In fact, I have my doubts that Ty and Babe could break into today’s Tiger or Yankee outfields against the bigger, stronger, faster, athletes of 2007. 

Babe’s only body-building exercise consisted of lifting beers. 

He used to walk up on the pitch.  Ty held his hands apart until the ball was halfway to the plate.  They couldn't do that against today’s hurlers.  By today’s standards they weren't professionals, they were amateurs who got paid.

The Olympics make this clear.  Johnny “Tarzan” Weismueller, the 1924 Gold medalist in swimming, couldn't make the U.S. team today – I mean the women’s team.   If his mate, Jane, were threatened by ravenous crocodiles 400 meters away, Janet Evans could splash to her aid a minute faster than Johnny; by the time he arrived, she would be swinging away through the jungle, ululating triumphantly.

The winner of the men’s marathon that year would have finished 26th in the women’s race in 1984.

To return to the competitive conditions of a century ago, baseball would have to double the number of big league teams.  The talk of “contraction” by two teams a few years ago would have drawn the population noose even tighter around the throats of today’s players, making it even tougher to get a big league job, let alone to stand out as Cobb and Ruth did.
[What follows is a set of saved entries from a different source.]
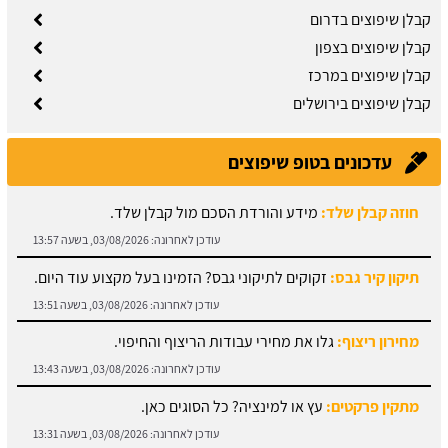
קבלן שיפוצים בדרום
קבלן שיפוצים בצפון
קבלן שיפוצים במרכז
קבלן שיפוצים בירושלים
עדכונים בטופ שיפוצים
תיקון קיר גבס:
זקוקים לתיקוני גבס? הזמינו בעל מקצוע עוד היום.
עודכן לאחרונה:
03/08/2026, בשעה 13:51
מחירון ריצוף:
גלו את מחירי עבודות הריצוף והחיפוי.
עודכן לאחרונה:
03/08/2026, בשעה 13:43
מתקין פרקטים:
עץ או למינציה? כל הסוגים כאן.
עודכן לאחרונה:
03/08/2026, בשעה 13:31
מחירון עבודות אלומיניום:
עודכן לאחרונה:
03/08/2026, בשעה 14:01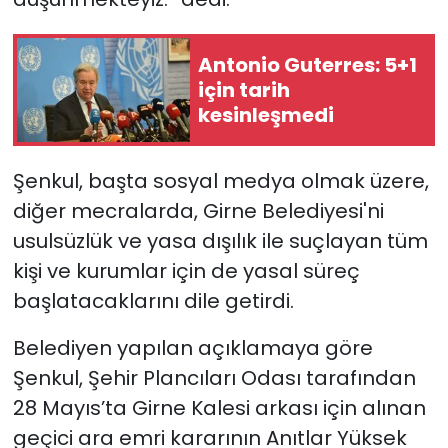
Antonio Guterres: 5+1
için tarih
kesinleşmedi
Şenkul, başta sosyal medya olmak üzere,
diğer mecralarda, Girne Belediyesi'ni
usulsüzlük ve yasa dışılık ile suçlayan tüm
kişi ve kurumlar için de yasal süreç
başlatacaklarını dile getirdi.
Belediyen yapılan açıklamaya göre
Şenkul, Şehir Plancıları Odası tarafından
28 Mayıs’ta Girne Kalesi arkası için alınan
geçici ara emri kararının Anıtlar Yüksek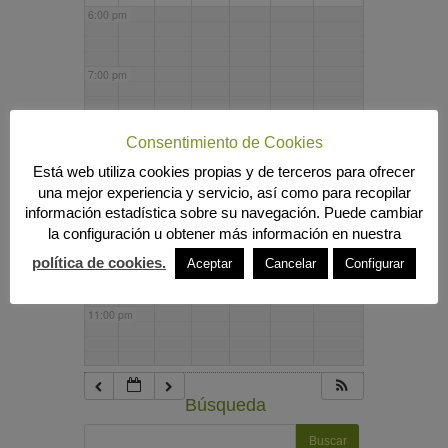
6:00 pm
7:00 pm
8:00 pm
Consentimiento de Cookies
Está web utiliza cookies propias y de terceros para ofrecer
una mejor experiencia y servicio, así como para recopilar
9:00 pm
información estadística sobre su navegación. Puede cambiar
la configuración u obtener más información en nuestra
10:00 pm
política de cookies.
Aceptar
Cancelar
Configurar
11:00 pm
Búsqueda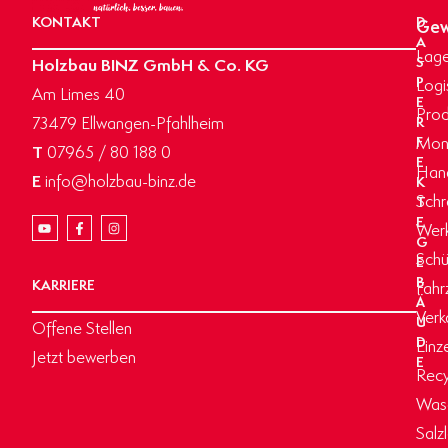
KONTAKT
D
Gew
A
Lage
Holzbau BINZ GmbH & Co. KG
S
P
Logi
Am Limes 40
E
Prod
73479 Ellwangen-Pfahlheim
R
Mon
F
T
07965 / 80 188 0
E
Hand
E
info@holzbau-binz.de
K
Schr
T
E
Werk
G
Schü
E
B
KARRIERE
Fahr
Ä
Verk
U
Offene Stellen
D
Einz
Jetzt bewerben
E
Recy
Wasc
Salz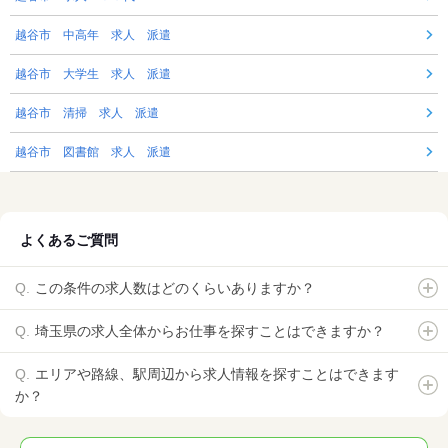
越谷市 中高年 求人 派遣
越谷市 大学生 求人 派遣
越谷市 清掃 求人 派遣
越谷市 図書館 求人 派遣
よくあるご質問
この条件の求人数はどのくらいありますか？
埼玉県の求人全体からお仕事を探すことはできますか？
エリアや路線、駅周辺から求人情報を探すことはできます
か？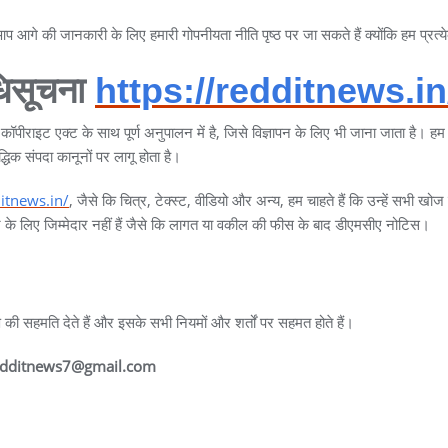
आगे की जानकारी के लिए हमारी गोपनीयता नीति पृष्ठ पर जा सकते हैं क्योंकि हम प्रत्ये
धिसूचना
https://redditnews.in
इट एक्ट के साथ पूर्ण अनुपालन में है, जिसे विज्ञापन के लिए भी जाना जाता है। 
िक संपदा कानूनों पर लागू होता है।
ditnews.in/
, जैसे कि चित्र, टेक्स्ट, वीडियो और अन्य, हम चाहते हैं कि उन्हें सभी ख
के लिए जिम्मेदार नहीं हैं जैसे कि लागत या वकील की फीस के बाद डीएमसीए नोटिस।
 सहमति देते हैं और इसके सभी नियमों और शर्तों पर सहमत होते हैं।
edditnews7@gmail.com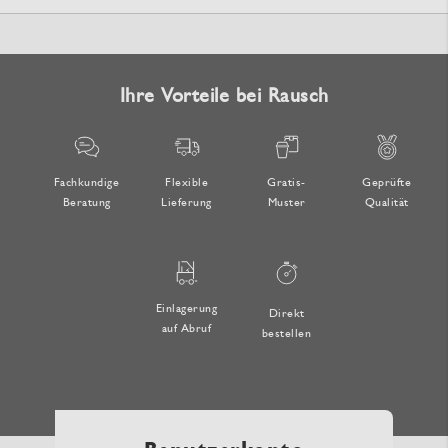
Ihre Vorteile bei Rausch
Fachkundige
Flexible
Gratis-
Geprüfte
Beratung
Lieferung
Muster
Qualität
Einlagerung
Direkt
auf Abruf
bestellen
If we do double the number of teams, we'll see the return of the .400 hitter, and we'll see other records go through the sky-dome roofs.  Expansion is the ultimate steroid.  

To put it another way, the records of Cobb, Ruth etc, which were once protected by segregation, are now protected by the population explosion.

            Today we're watching the best athletes who ever played the game.  And our grandchildren will watch even bigger and better ones.   Seven-foot 300-pound players will not be uncommon, without steroids.  To keep records more or less stable, the game will probably have to move the pitching distance back ten feet, lengthen the base paths to 100 feet, move the fences out to 380 feet at the foul lines and 480 in center.  We can anticipate a third Major League in Asia etc.

            As for salaries and the price of a bleacher ticket and hot dog, hold your hat.